**** SOURCE DATA ****

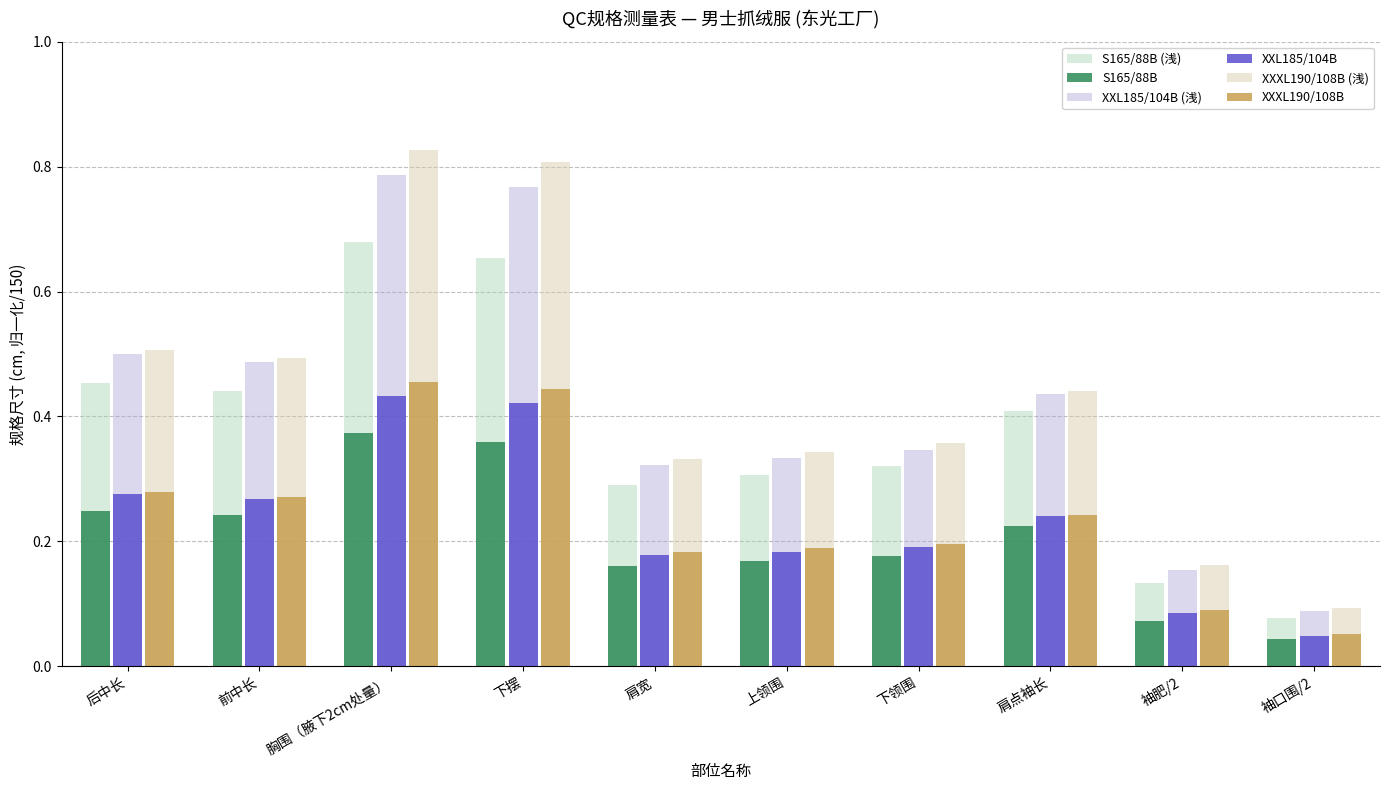

Which category has the lowest value across all series?

袖口围/2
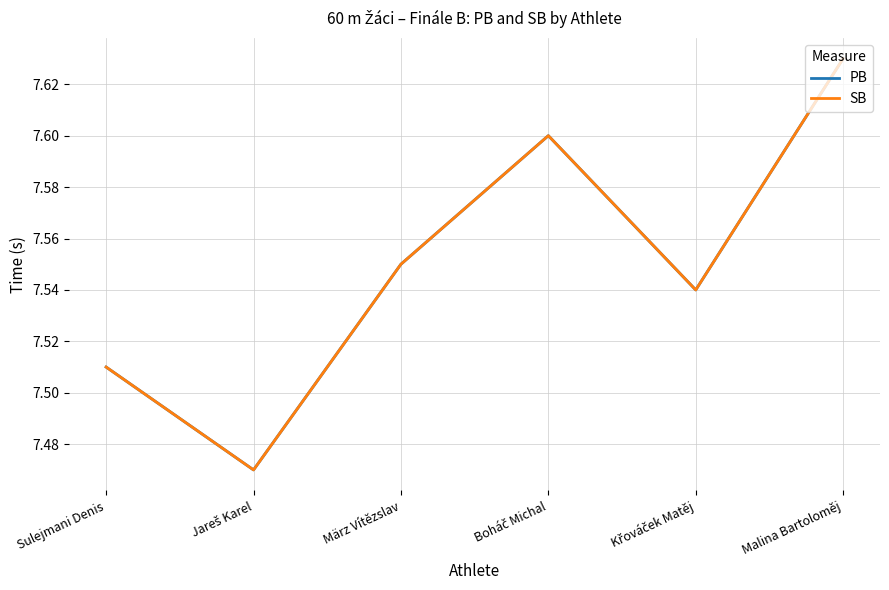

What is the lowest value of the SB series?

7.5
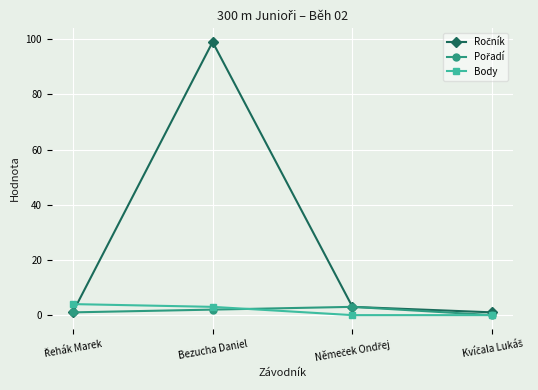

How many distinct data groups are displayed?

3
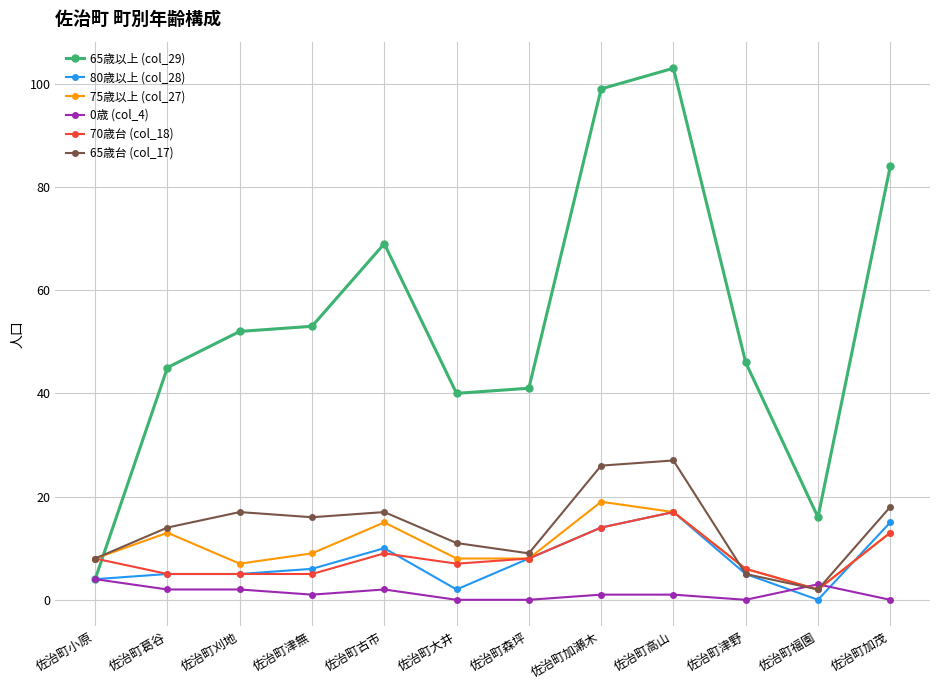

What is the value of the 75歳以上 (col_27) point at the 11th from the left?

2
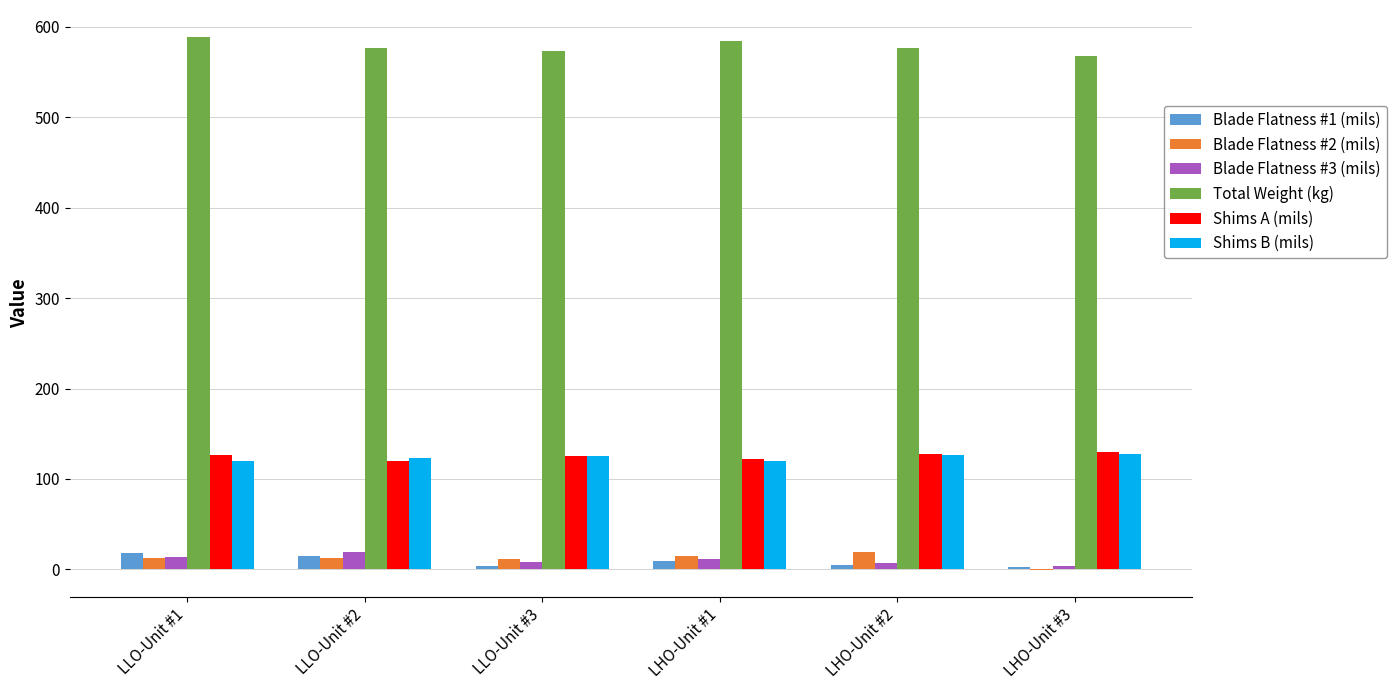

What is the sum of all Blade Flatness #3 (mils) values?

62.5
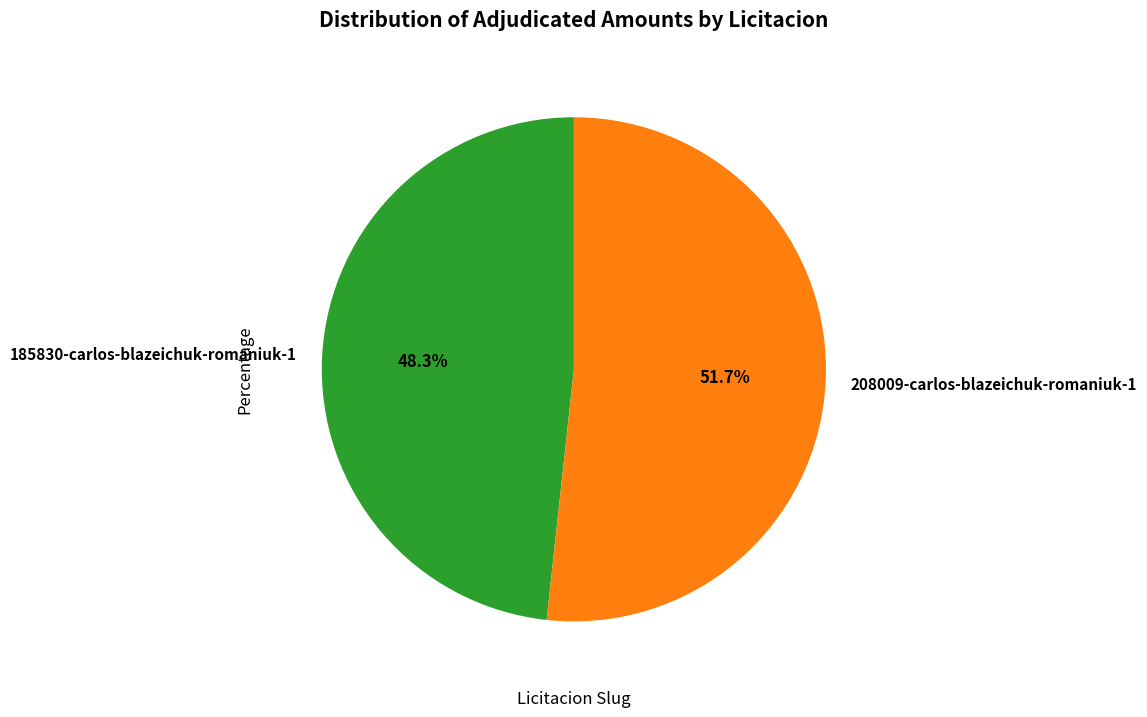

What portion of the pie excludes 185830-carlos-blazeichuk-romaniuk-1?

51.7%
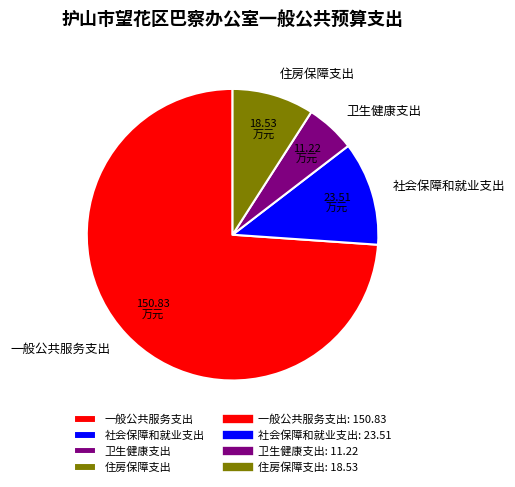

Does any single category account for the majority?

Yes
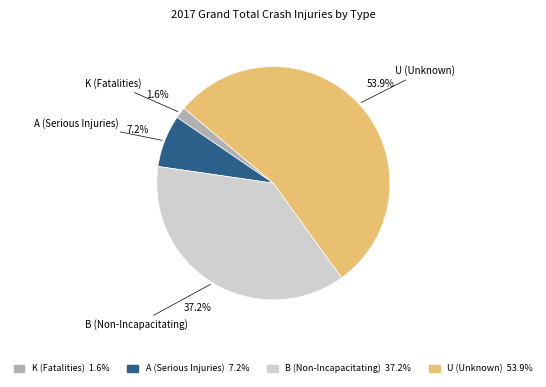

Combined, do U (Unknown) and K (Fatalities) account for over 50%?

Yes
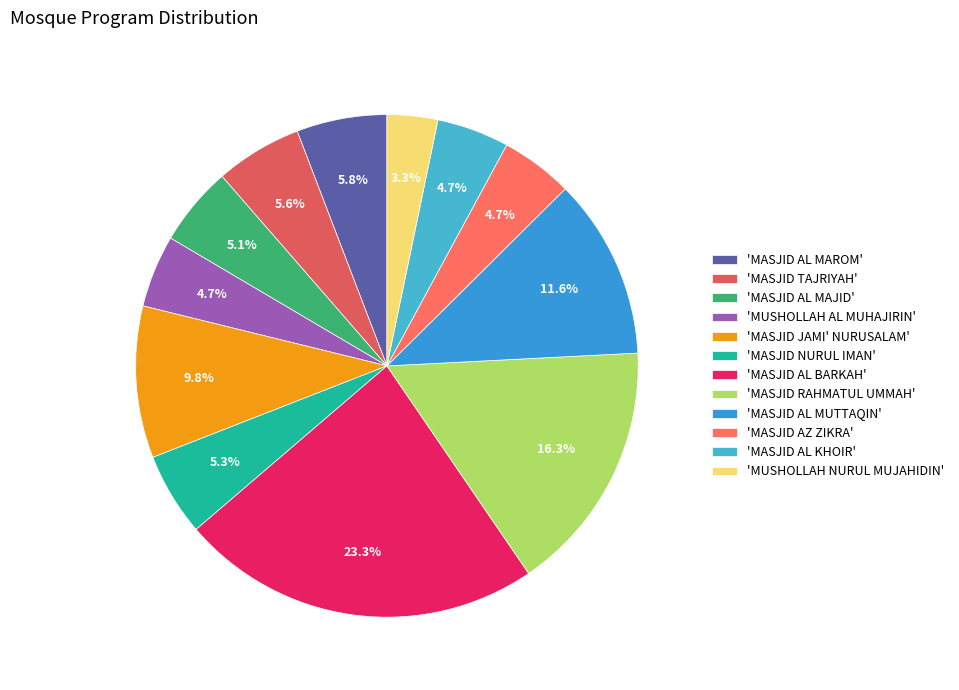

Which category has the smallest portion of the pie?

'MUSHOLLAH NURUL MUJAHIDIN'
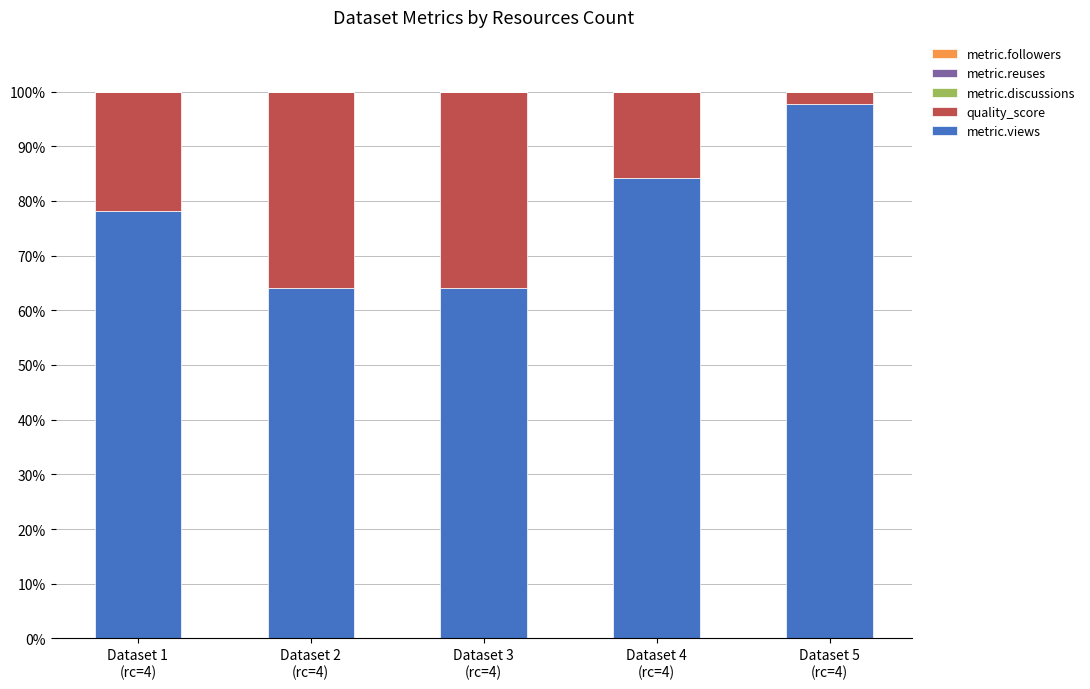

Reading left to right, list the values for the metric.views series.

78.1	64.1	64.1	84.3	97.8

****

> **TASK TO COMPLETE**: Turn the records above into a JSON list of strings, with one string per line and blank lines left out. Leave the picture lines out of the list.

> **WRITTEN ANSWER**:
[
  "Which category has the lowest value across all series?",
  "袖口围/2",
  "What is the lowest value of the SB series?",
  "7.5",
  "How many distinct data groups are displayed?",
  "3",
  "What is the value of the 75歳以上 (col_27) point at the 11th from the left?",
  "2",
  "What is the sum of all Blade Flatness #3 (mils) values?",
  "62.5",
  "What portion of the pie excludes 185830-carlos-blazeichuk-romaniuk-1?",
  "51.7%",
  "Does any single category account for the majority?",
  "Yes",
  "Combined, do U (Unknown) and K (Fatalities) account for over 50%?",
  "Yes",
  "Which category has the smallest portion of the pie?",
  "'MUSHOLLAH NURUL MUJAHIDIN'",
  "Reading left to right, list the values for the metric.views series.",
  "78.1\t64.1\t64.1\t84.3\t97.8"
]